SERGEI GURIEV

SERGEI GURIEV

Political Economist · Provost of SciencesPo
Co-author of Spin Dictators: The Changing Face of Tyranny in the 21st Century

In Russia, I ran a university, a new economic school. And as an economist and a public intellectual, I was engaged in interactions with the government, including with Vladimir Putin. And there, of course, the situation was that Russia was already a nondemocratic country, meaning that it was a country where elections were not free and fair and partial censorship was already in place. Yet in those years, we could express ourselves openly, not on national TV, but at least in newspapers and on radio. And that eventually brought me into trouble with Vladimir Putin, who at some point suggested that I talked too much and I should not be in the same country.
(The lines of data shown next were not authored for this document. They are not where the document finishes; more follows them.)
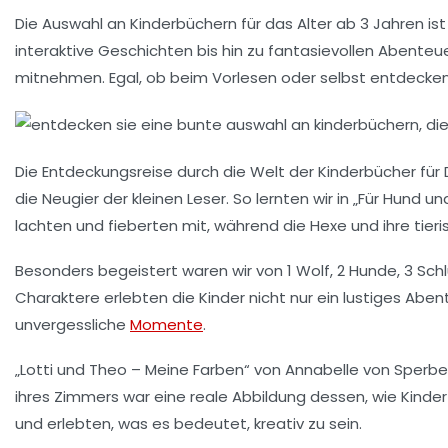
Die Auswahl an
Kinderbüchern
für das Alter ab 3 Jahren is
interaktive Geschichten bis hin zu fantasievollen Abenteue
mitnehmen. Egal, ob beim Vorlesen oder selbst entdecken
Die
Entdeckungsreise
durch die Welt der Kinderbücher für
die Neugier der kleinen Leser. So lernten wir in „Für Hund u
lachten und fieberten mit, während die Hexe und ihre tie
Besonders begeistert waren wir von
1 Wolf, 2 Hunde, 3 Sch
Charaktere erlebten die Kinder nicht nur ein lustiges Abe
unvergessliche
Momente
.
„Lotti und Theo – Meine Farben“ von
Annabelle von Sperbe
ihres Zimmers war eine reale Abbildung dessen, wie Kinder 
und erlebten, was es bedeutet, kreativ zu sein.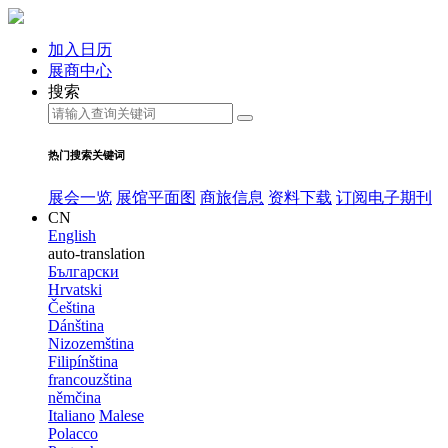
加入日历
展商中心
搜索
热门搜索关键词
展会一览
展馆平面图
商旅信息
资料下载
订阅电子期刊
CN
English
auto-translation
Български
Hrvatski
Čeština
Dánština
Nizozemština
Filipínština
francouzština
němčina
Italiano
Malese
Polacco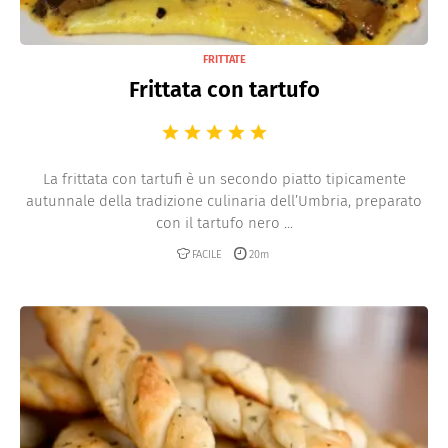
FRITTATE
Frittata con tartufo
La frittata con tartufi è un secondo piatto tipicamente
autunnale della tradizione culinaria dell’Umbria, preparato
con il tartufo nero ...
FACILE
20m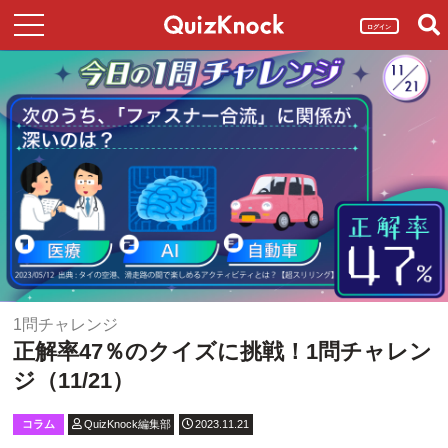
ログイン
1問チャレンジ
正解率47％のクイズに挑戦！1問チャレン
ジ（11/21）
コラム
QuizKnock編集部
2023.11.21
I was also interrogated. My office was searched. And at some point, common friends told me, 'Look, you shouldn't be here.' And I bought a one-way ticket for the next day and just left Russia. The dictators in the 20th century used military or paramilitary uniforms to project brute force and fear. Today, the situation is different. Successful dictators pretend to be democrats.

ANTHONY WHITE

ANTHONY WHITE

Artist

I think it is a job for artists, not all artists, but I think it's a job for artists to acknowledge that culture can make a difference towards these things and can hold people more accountable. Australians, myself included, grow up in this state of amnesia because what happened is that the British stole the land from the Aboriginal people. We made up a fiction, the fiction of Terra nullius. And then we basically disclaimed any relationship that the Aboriginal people had to the land. The National Day in Australia is the day marked by colonization, which is shameful. So that's another long conversation. And I think that, whether things are better or worse in the United States, but I do know that is the conversation that has only just begun in Australia. And there's a new openness that never has been before.